The Oncology Times reported that a group of more than 20 interested oncologists issued a call to action concerning the rising costs of cancer care.
An essay written by prominent Ethics and Health Policy Provost Ezekiel Emanuel, MD from University of Pennsylvania, wrote: "It's not just doctors -- we need to all work together. Collaboration with all stakeholders is absolutely critical."
Otis Brawley of the American Cancer Society stated that the public must be educated. The "whatever it costs" mentality threatens to bankrupt the US economy; it is not buying the world's best care."
The New York Times essay called for a five-point plan after deliberations with the Institute of Medicine (IOM) consensus committee to improve the "Quality of Cancer Care: Addressing the Challenges of an Aging Population":
- Fee for service needs to be replaced with bundled payments in which all physicians that treat a patient would share in a single payment. Currently there are pilot programs in place to promote "smarter" coordination of services among the surgeon, medical oncologist and radiation oncologist who will choose treatments that provide the best patient outcomes at the lowest possible cost.
- Insurers need to give physicians information about where they are spending money. Most physicians do not know how their diagnostic and treatment choices add up financially for the patient.

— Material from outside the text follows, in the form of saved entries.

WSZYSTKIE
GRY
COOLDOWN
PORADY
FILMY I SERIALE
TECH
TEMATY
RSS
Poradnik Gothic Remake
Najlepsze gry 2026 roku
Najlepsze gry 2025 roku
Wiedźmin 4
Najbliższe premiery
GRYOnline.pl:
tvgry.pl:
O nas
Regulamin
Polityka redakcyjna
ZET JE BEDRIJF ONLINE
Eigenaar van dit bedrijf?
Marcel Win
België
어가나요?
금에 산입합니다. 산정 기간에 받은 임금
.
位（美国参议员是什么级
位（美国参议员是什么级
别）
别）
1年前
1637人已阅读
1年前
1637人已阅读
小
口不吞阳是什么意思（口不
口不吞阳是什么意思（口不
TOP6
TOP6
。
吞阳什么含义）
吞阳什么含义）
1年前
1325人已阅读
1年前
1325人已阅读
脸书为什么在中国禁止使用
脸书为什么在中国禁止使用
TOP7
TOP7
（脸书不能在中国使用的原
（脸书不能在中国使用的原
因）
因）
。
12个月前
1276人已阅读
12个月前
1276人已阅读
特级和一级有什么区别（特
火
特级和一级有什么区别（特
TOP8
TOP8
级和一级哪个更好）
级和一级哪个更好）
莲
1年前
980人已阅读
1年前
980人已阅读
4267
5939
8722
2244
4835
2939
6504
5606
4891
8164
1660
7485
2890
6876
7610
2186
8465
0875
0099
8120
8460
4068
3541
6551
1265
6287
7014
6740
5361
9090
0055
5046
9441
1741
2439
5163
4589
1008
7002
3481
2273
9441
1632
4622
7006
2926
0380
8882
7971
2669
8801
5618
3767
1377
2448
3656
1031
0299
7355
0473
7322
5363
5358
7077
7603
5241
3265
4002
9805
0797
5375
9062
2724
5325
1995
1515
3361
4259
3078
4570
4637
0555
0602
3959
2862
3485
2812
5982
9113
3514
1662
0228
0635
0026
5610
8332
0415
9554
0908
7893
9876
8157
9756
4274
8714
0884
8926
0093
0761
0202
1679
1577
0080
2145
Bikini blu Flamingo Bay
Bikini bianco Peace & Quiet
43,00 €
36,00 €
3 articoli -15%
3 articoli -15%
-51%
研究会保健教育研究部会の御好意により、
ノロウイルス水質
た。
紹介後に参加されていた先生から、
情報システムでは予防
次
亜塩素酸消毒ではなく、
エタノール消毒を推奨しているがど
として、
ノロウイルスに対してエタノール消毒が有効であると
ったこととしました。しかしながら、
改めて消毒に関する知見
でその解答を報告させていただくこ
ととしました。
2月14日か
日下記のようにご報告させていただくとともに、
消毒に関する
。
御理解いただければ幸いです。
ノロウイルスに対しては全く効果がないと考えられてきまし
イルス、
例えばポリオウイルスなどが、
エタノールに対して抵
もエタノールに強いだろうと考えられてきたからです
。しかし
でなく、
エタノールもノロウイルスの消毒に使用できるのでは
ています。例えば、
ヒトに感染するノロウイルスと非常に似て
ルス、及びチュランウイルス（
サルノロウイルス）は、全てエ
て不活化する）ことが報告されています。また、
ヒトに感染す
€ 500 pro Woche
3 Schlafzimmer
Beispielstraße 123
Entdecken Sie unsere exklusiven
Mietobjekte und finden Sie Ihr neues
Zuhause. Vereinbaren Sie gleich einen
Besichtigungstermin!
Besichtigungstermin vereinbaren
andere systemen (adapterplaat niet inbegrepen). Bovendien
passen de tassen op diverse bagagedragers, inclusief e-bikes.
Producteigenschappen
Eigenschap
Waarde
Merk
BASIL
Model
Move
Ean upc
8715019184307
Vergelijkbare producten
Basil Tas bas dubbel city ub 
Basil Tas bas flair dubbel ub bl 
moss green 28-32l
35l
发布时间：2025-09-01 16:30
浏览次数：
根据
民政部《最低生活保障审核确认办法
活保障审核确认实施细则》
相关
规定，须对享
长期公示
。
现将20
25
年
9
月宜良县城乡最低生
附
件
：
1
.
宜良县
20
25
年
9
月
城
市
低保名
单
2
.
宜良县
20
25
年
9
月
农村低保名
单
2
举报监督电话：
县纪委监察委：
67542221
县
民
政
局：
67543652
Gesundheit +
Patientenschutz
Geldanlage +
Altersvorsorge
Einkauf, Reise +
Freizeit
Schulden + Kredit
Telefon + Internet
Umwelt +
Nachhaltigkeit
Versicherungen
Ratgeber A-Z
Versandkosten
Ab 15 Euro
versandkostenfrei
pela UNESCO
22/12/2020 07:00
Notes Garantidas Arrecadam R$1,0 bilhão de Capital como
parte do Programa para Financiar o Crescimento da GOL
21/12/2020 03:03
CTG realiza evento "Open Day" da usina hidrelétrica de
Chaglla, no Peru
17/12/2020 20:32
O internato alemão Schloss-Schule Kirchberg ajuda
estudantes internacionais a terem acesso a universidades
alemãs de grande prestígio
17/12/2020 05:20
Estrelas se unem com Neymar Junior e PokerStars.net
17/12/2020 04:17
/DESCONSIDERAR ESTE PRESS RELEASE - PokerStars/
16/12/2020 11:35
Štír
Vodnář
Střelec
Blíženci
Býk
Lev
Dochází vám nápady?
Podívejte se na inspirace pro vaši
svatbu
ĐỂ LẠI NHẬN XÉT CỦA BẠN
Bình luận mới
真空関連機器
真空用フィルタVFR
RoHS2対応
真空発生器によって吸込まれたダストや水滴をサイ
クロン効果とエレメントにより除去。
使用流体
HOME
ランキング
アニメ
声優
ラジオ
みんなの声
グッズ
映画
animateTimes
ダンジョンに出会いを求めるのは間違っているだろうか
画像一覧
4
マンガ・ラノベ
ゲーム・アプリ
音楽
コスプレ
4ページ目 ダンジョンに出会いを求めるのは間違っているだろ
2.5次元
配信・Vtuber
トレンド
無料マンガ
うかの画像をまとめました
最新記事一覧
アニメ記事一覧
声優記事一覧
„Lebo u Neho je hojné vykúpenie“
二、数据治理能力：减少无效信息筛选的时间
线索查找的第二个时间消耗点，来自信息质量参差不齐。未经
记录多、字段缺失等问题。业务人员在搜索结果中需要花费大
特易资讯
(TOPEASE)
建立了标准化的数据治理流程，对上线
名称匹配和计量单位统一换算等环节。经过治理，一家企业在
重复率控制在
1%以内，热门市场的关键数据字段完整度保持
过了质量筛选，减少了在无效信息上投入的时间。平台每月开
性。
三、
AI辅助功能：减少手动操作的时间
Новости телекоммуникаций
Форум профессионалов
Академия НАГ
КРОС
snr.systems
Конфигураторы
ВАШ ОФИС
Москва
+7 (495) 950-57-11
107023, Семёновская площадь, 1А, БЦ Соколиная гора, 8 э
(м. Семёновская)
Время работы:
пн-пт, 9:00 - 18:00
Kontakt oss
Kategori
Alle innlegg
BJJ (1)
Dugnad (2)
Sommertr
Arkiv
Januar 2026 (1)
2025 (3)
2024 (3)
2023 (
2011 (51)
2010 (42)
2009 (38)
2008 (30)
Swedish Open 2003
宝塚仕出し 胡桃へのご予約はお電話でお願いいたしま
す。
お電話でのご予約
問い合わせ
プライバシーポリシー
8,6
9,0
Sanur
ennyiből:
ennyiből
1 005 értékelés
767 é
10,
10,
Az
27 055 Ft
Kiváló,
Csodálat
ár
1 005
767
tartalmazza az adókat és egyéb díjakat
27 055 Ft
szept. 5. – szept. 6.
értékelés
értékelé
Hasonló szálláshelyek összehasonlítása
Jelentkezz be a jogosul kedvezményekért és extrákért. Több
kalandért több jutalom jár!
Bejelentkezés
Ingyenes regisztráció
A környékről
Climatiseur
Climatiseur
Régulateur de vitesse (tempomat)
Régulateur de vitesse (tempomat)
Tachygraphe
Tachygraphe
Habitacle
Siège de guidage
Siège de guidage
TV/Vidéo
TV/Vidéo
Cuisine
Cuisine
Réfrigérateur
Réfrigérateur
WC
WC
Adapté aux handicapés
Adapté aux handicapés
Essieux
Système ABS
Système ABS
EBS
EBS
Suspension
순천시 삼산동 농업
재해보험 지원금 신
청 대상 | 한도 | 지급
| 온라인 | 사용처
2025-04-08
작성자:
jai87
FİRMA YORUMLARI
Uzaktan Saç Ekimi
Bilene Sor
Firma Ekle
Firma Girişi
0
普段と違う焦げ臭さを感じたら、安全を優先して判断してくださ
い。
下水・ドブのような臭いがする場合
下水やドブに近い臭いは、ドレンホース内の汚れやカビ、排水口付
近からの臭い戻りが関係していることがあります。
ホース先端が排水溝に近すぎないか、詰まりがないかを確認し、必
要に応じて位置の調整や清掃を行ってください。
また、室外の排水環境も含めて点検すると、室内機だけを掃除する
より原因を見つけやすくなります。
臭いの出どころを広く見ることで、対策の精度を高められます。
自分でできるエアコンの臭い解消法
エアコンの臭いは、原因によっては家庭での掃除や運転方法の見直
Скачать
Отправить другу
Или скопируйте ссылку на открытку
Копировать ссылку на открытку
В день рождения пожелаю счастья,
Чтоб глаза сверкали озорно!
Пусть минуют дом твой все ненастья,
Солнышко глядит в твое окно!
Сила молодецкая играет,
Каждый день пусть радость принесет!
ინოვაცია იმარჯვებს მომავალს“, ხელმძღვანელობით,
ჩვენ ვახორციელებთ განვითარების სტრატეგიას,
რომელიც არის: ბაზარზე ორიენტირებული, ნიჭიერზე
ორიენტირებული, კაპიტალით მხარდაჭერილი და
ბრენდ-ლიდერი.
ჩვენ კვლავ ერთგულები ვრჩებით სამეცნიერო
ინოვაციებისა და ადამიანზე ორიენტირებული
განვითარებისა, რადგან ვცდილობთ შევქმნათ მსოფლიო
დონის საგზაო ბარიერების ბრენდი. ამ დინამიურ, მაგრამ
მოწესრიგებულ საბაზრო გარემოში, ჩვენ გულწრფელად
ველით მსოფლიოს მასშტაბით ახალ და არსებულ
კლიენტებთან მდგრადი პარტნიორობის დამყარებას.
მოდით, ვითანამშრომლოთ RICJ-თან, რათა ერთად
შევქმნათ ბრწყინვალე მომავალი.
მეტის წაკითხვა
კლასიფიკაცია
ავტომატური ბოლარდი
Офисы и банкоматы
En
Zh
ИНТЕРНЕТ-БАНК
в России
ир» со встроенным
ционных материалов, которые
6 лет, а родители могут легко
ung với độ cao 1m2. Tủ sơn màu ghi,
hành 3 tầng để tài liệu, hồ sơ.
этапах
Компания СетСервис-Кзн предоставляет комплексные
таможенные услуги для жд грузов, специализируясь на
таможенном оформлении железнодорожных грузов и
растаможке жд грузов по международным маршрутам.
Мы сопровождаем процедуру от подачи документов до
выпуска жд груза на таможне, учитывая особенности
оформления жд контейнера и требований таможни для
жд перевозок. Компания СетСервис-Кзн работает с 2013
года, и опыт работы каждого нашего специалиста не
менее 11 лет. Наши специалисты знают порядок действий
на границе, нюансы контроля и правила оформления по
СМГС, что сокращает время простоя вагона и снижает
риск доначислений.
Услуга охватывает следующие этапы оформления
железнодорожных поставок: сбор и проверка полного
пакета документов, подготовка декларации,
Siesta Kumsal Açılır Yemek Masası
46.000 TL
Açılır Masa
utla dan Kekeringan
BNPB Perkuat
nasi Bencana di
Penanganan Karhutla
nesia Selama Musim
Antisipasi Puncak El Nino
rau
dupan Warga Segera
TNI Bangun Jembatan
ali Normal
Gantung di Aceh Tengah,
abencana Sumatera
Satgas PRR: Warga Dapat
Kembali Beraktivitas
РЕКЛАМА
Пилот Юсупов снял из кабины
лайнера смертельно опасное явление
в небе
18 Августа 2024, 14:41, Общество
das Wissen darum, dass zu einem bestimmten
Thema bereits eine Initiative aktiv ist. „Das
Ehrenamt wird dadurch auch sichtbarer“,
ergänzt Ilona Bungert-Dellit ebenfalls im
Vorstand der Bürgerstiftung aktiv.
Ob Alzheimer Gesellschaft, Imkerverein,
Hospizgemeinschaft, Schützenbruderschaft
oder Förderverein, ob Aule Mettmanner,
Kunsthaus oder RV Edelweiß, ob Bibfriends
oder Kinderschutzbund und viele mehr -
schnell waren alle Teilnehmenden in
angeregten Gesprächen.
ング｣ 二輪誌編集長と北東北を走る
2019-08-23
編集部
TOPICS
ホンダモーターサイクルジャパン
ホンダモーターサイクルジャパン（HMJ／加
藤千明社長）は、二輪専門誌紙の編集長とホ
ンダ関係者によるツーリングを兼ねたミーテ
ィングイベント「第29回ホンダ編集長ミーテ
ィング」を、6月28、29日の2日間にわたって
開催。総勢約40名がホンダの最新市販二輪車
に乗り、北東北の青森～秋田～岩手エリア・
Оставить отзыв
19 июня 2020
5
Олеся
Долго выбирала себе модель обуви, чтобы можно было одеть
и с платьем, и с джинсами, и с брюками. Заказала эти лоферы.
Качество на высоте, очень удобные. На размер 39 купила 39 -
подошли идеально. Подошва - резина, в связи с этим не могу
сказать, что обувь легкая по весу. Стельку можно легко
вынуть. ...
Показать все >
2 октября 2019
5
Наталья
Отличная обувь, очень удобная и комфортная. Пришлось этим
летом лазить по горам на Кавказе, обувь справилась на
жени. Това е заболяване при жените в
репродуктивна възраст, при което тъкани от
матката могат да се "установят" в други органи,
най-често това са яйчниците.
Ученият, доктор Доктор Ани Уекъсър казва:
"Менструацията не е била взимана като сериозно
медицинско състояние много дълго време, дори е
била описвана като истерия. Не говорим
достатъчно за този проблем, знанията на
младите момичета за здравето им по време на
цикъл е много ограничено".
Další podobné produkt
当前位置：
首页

- New payment methods should take into account quality monitoring for either under- or over-utilization of diagnostic or treatment services.
- More oncology practices should adopt a team approach in which advanced practice mid-level providers can manage common symptoms of cancer treatment thus avoiding costly ED visits. Many believe that the integrated care between a physician and non-physician working in the same practice settings would be an appropriate model for future cancer care.
- According to JAMA, research incentives need to be realigned so expensive tests are not allowed to flourish without evidence-based results. There are often severe financial consequences for patients and their families due to treatment costs. Half of all personal bankruptcies come from medical debt. The highest incidence is among lung, uterine, and leukemia patients.
Of course, this comes at a time when the baby boomers will be eligible for Medicare and by 2030 more than 70 percent of patients will be primarily using federal government medical coverage. Still, many organizations have not endorsed this approach. It remains to be seen how this will all play into the advancement of the Affordable Care Act policy in 2014 and beyond.
What is your opinion about this five-point plan? Do you see successful implementation in your settings in the future?